» Extract
::::::::

Newsflash: There is no fold.

AppleAs 2011 is reaching its midpoint, some interesting online trends are emerging. The use of the social web is a prominent staple in everyone's online activity as increasingly more blogs, social apps, and mobile apps have taken shape. With all the expansion of the mobile and social web, design is more important than ever, and as it evolves to take on new shapes and forms, there is one emerging design trend that may just be here to stay: the no-fold.

When blogs began to enter the online space in 2005, many people "in the know" were excited to have the ability to write and post their own content online. The blogging world has flourished over the past few years into a full-blown culture. Everyone from your neighbor to your favorite Fortune 500 company has jumped on board the blog train.

The learned behavior of interacting with a blog page has also changed how we read and view online content, or dare I say, expect to. We have seen an adoption of the extended content, "fold-less" blog design begin to morph into a full-blown design technique and style. This new blog structure has conditioned users to look past the fold for more content whereas previously, we were told users would not be scrolling on our webpages. More content and information is now expected below the "fold," resulting in more real estate for more engaging content.

::::::::

[Dataset records]
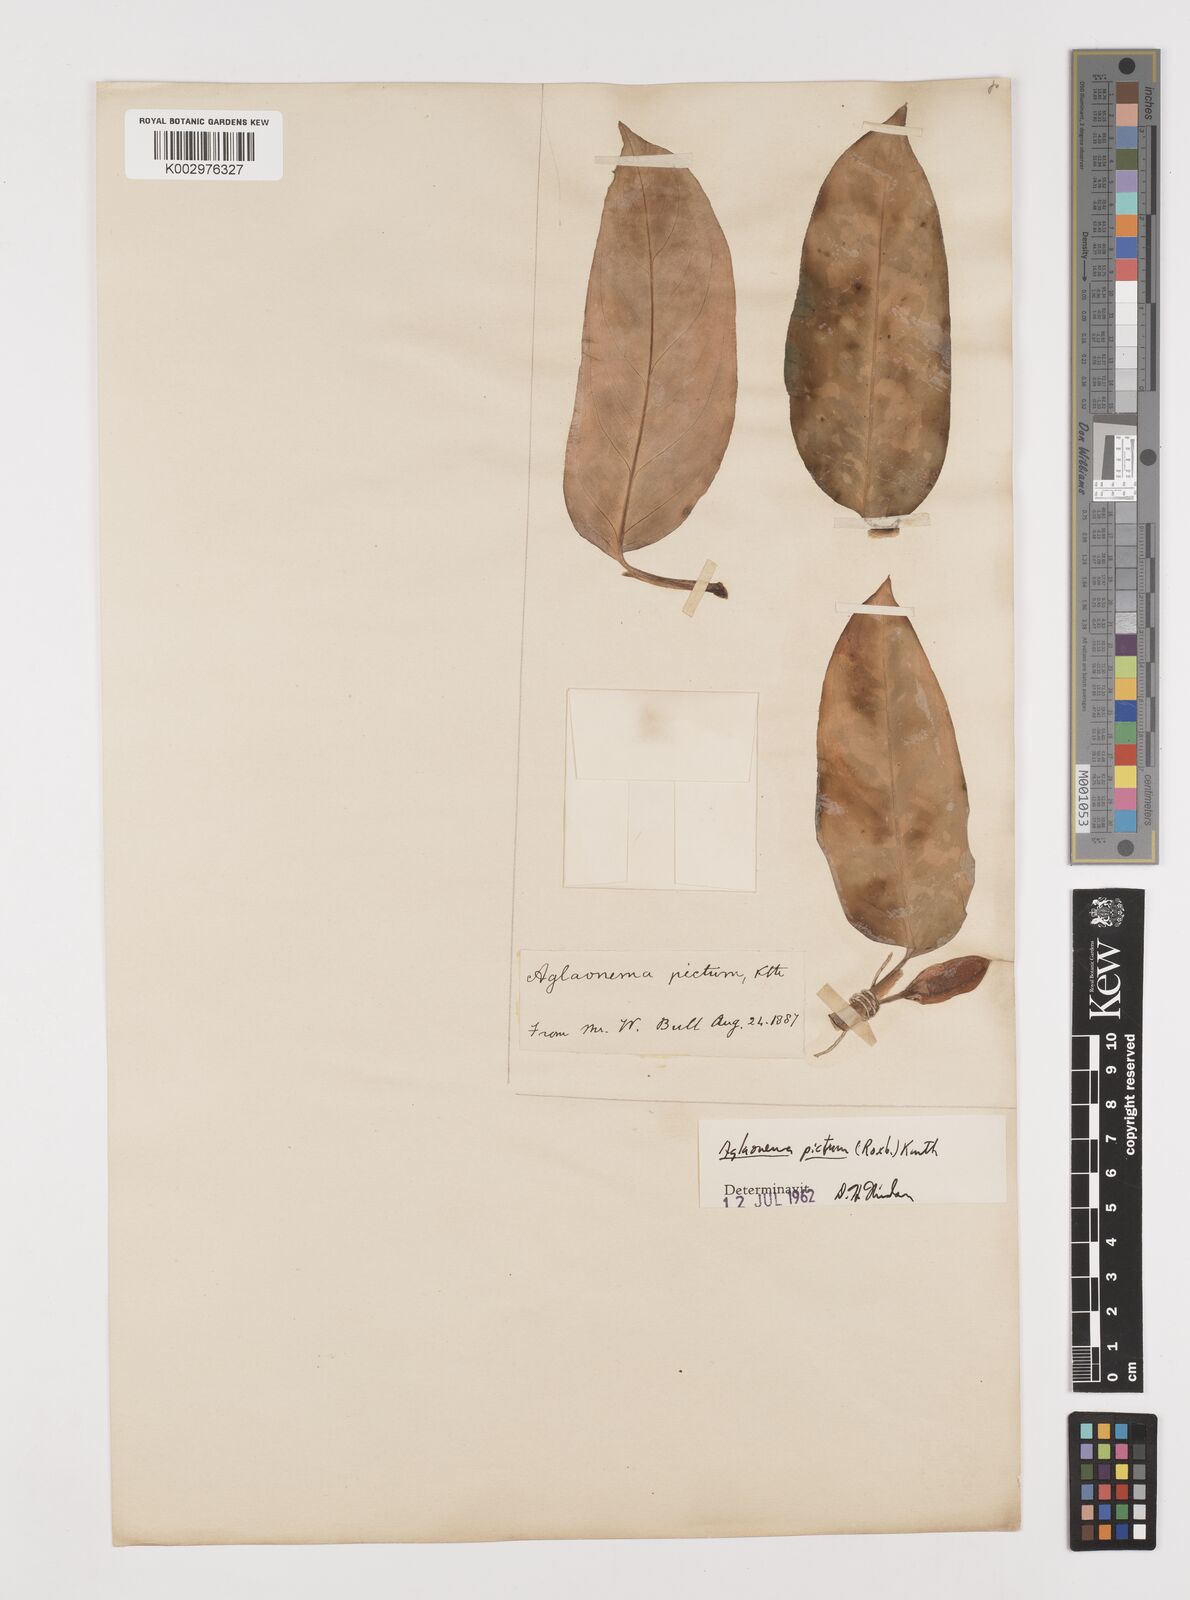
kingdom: Plantae
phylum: Tracheophyta
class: Liliopsida
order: Alismatales
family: Araceae
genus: Aglaonema
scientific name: Aglaonema pictum
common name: Aglaonema aroid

::::::::

Continue the article on fold-less web design from the point at which it ends. The listing is not required for this work.

» Written response
Along with fold-less design, website content itself has also undergone a shift in a new direction. Less type is now more, as we begin to see large graphic elements being used instead of plain ol' text to express communication and calls-to-action. These two elements combined are giving designers more exciting work and a much-needed move away from traditional, lackluster brochure sites.

Why the change?

No matter what decade we're in, improvements in technology always affect how we do things. Larger screen sizes and higher screen resolutions allow for more space on a webpage and more opportunities to deliver larger design concepts. As we move forward we will also begin to see more full-screen design concepts that once again go past the fold to deliver richer, more engaging content than ever before. The death of the "fold" is here!

Is your website stuck in 2005 or, worse, 1995? Check out our portfolio to see how we've brought some of our clients' websites out of the Dark Ages, and contact us to get started on your own custom website redesign.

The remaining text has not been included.